REQUIRED TASK:
Copy out, word for word, the lines from the one containing "pose: elev=228.4 azim=22.3" through the one containing "Dot at: (170, 278)", both included, and leave the pictures out.

RECORDS PROVIDED:

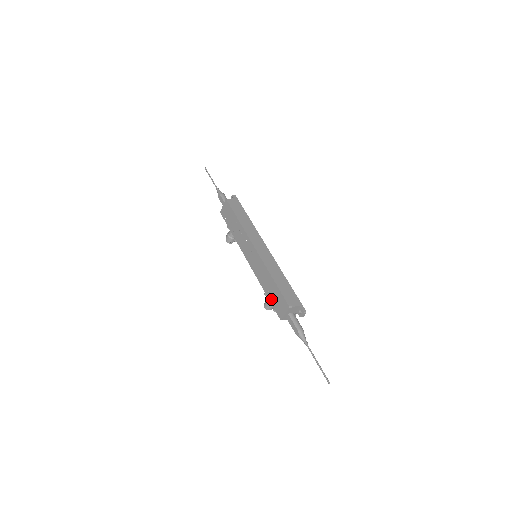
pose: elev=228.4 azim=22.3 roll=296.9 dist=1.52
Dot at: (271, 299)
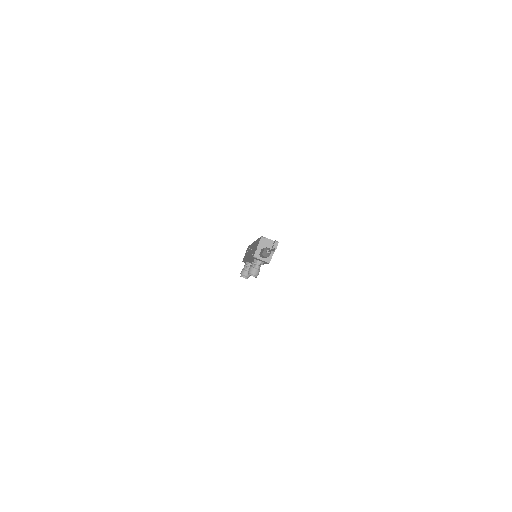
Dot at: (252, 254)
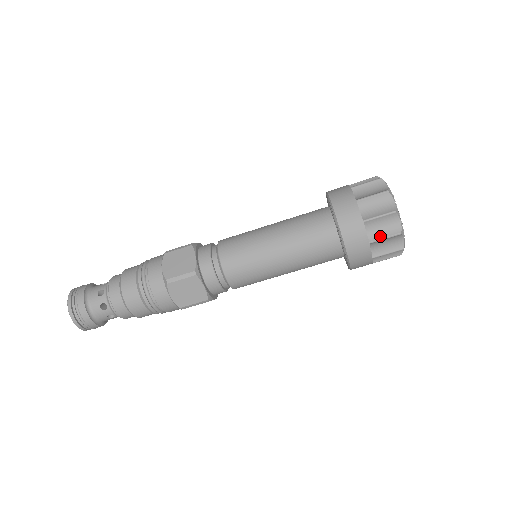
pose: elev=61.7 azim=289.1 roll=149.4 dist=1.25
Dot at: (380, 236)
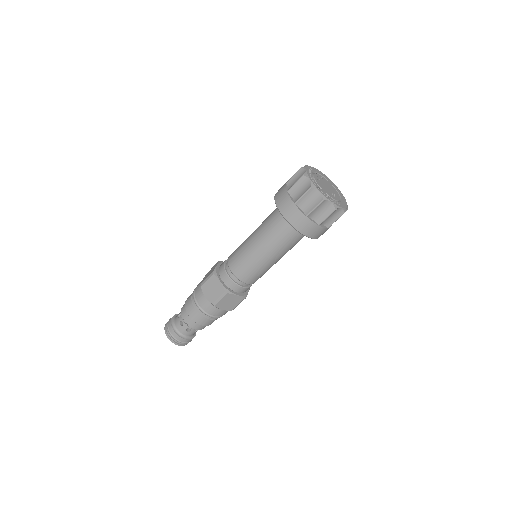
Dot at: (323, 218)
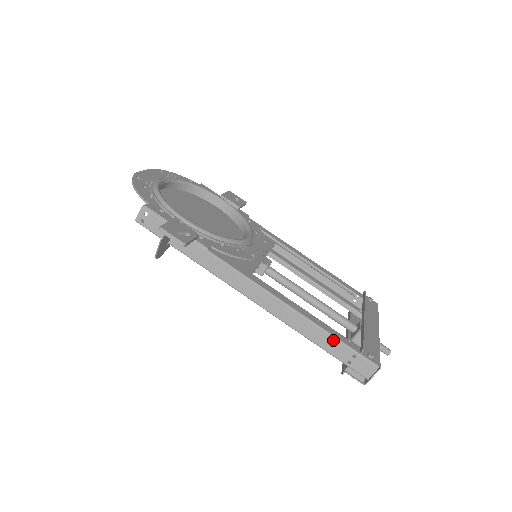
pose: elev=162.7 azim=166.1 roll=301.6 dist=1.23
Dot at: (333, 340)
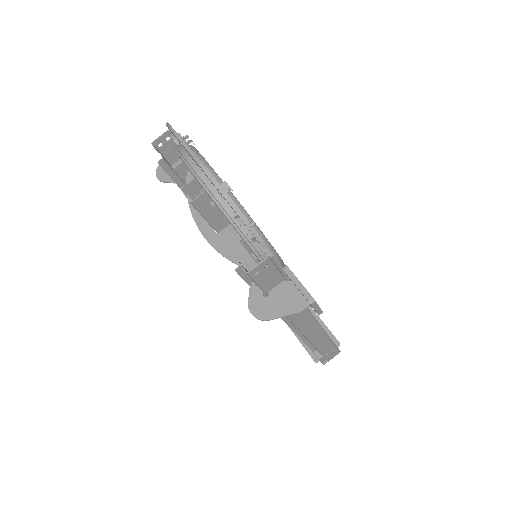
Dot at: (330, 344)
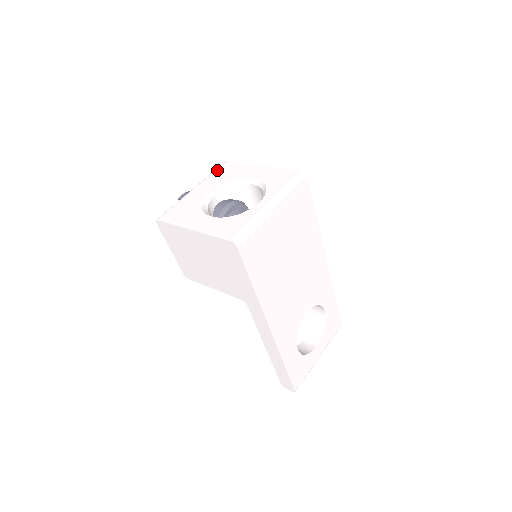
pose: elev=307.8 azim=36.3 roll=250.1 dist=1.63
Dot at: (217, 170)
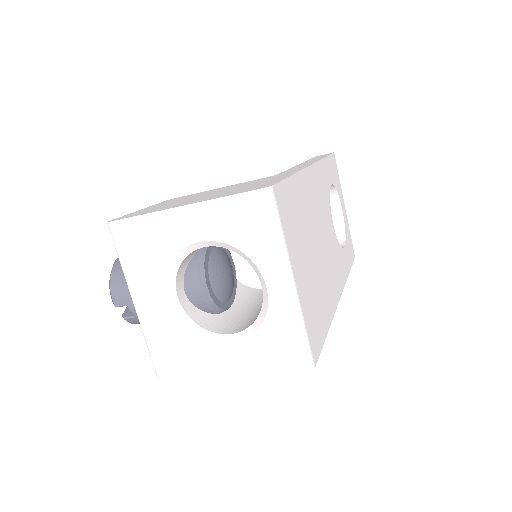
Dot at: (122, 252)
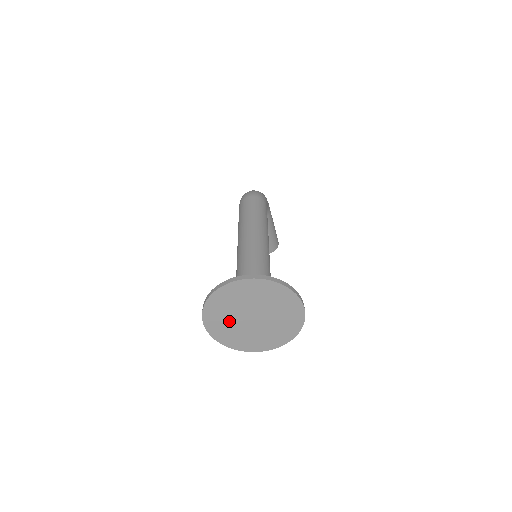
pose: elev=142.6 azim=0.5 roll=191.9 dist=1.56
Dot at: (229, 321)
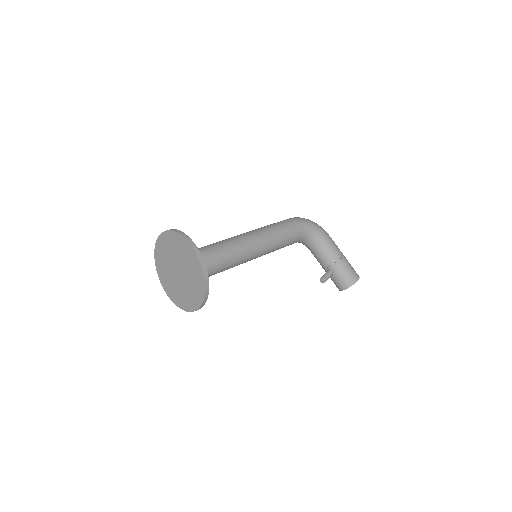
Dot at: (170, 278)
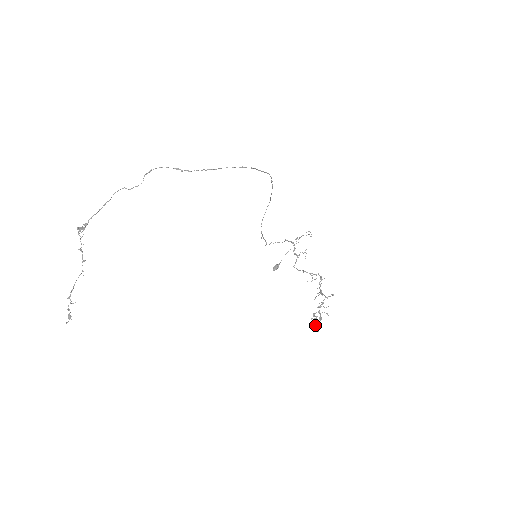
...
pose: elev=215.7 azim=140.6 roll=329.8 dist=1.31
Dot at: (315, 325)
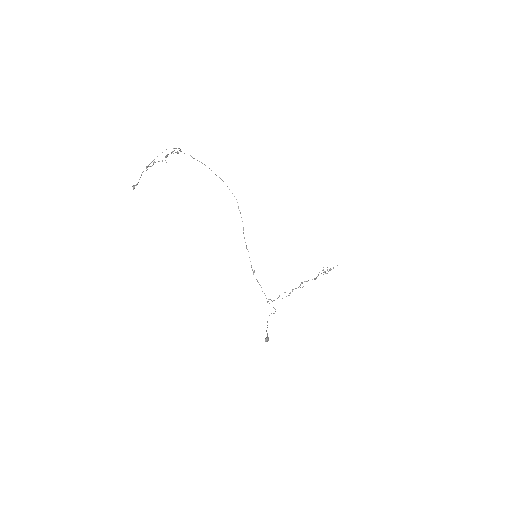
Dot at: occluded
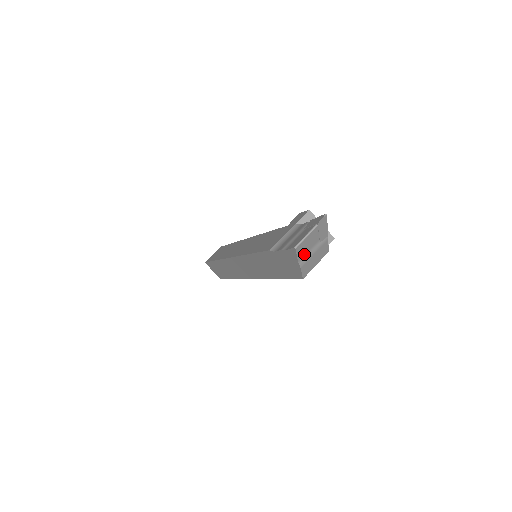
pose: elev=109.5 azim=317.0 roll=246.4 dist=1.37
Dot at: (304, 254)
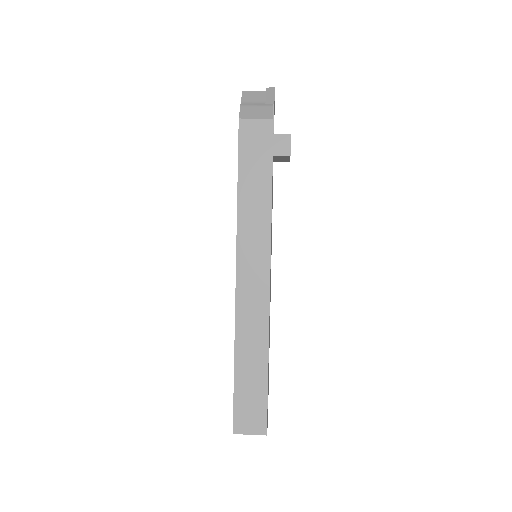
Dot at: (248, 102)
==
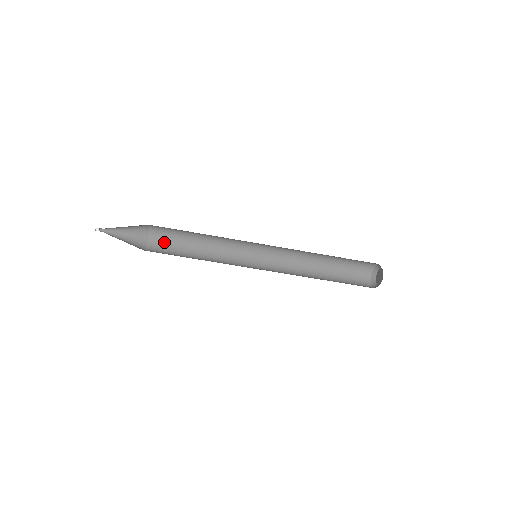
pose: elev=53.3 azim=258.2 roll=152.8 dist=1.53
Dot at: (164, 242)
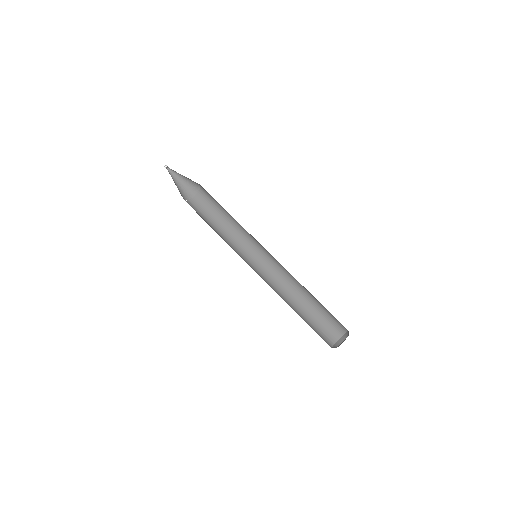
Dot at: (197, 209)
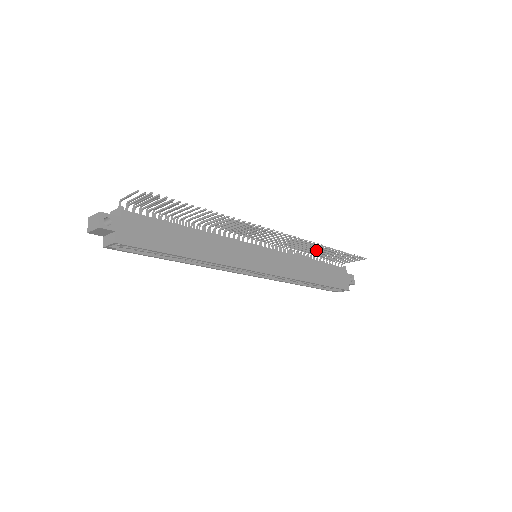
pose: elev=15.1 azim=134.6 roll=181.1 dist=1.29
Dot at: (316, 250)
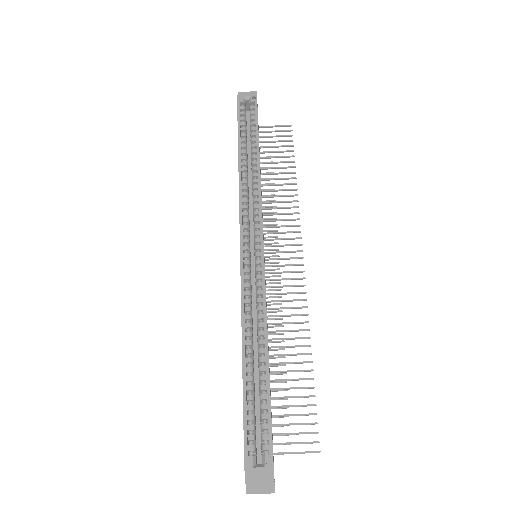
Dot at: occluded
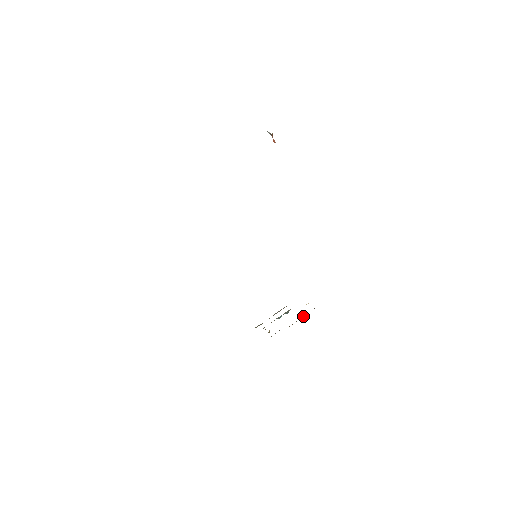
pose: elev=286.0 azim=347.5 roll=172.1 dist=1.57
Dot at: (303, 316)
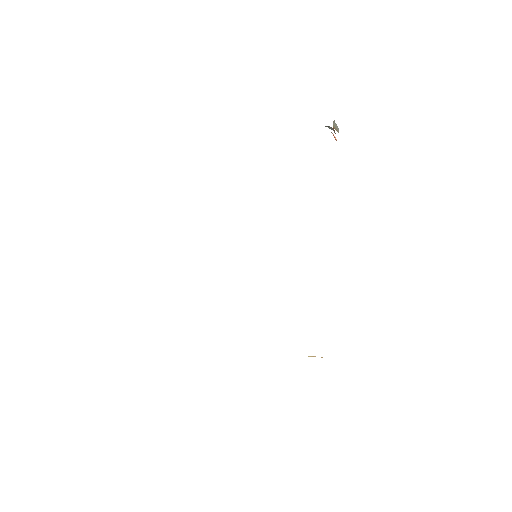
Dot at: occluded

FULL RESPONSE:
pose: elev=228.4 azim=22.3 roll=296.9 dist=1.52
Dot at: (271, 299)
Dot at: (252, 254)
pose: elev=61.7 azim=289.1 roll=149.4 dist=1.25
Dot at: (380, 236)
Dot at: (323, 218)
pose: elev=162.7 azim=166.1 roll=301.6 dist=1.23
Dot at: (333, 340)
Dot at: (330, 344)
pose: elev=307.8 azim=36.3 roll=250.1 dist=1.63
Dot at: (217, 170)
Dot at: (122, 252)
pose: elev=142.6 azim=0.5 roll=191.9 dist=1.56
Dot at: (229, 321)
Dot at: (170, 278)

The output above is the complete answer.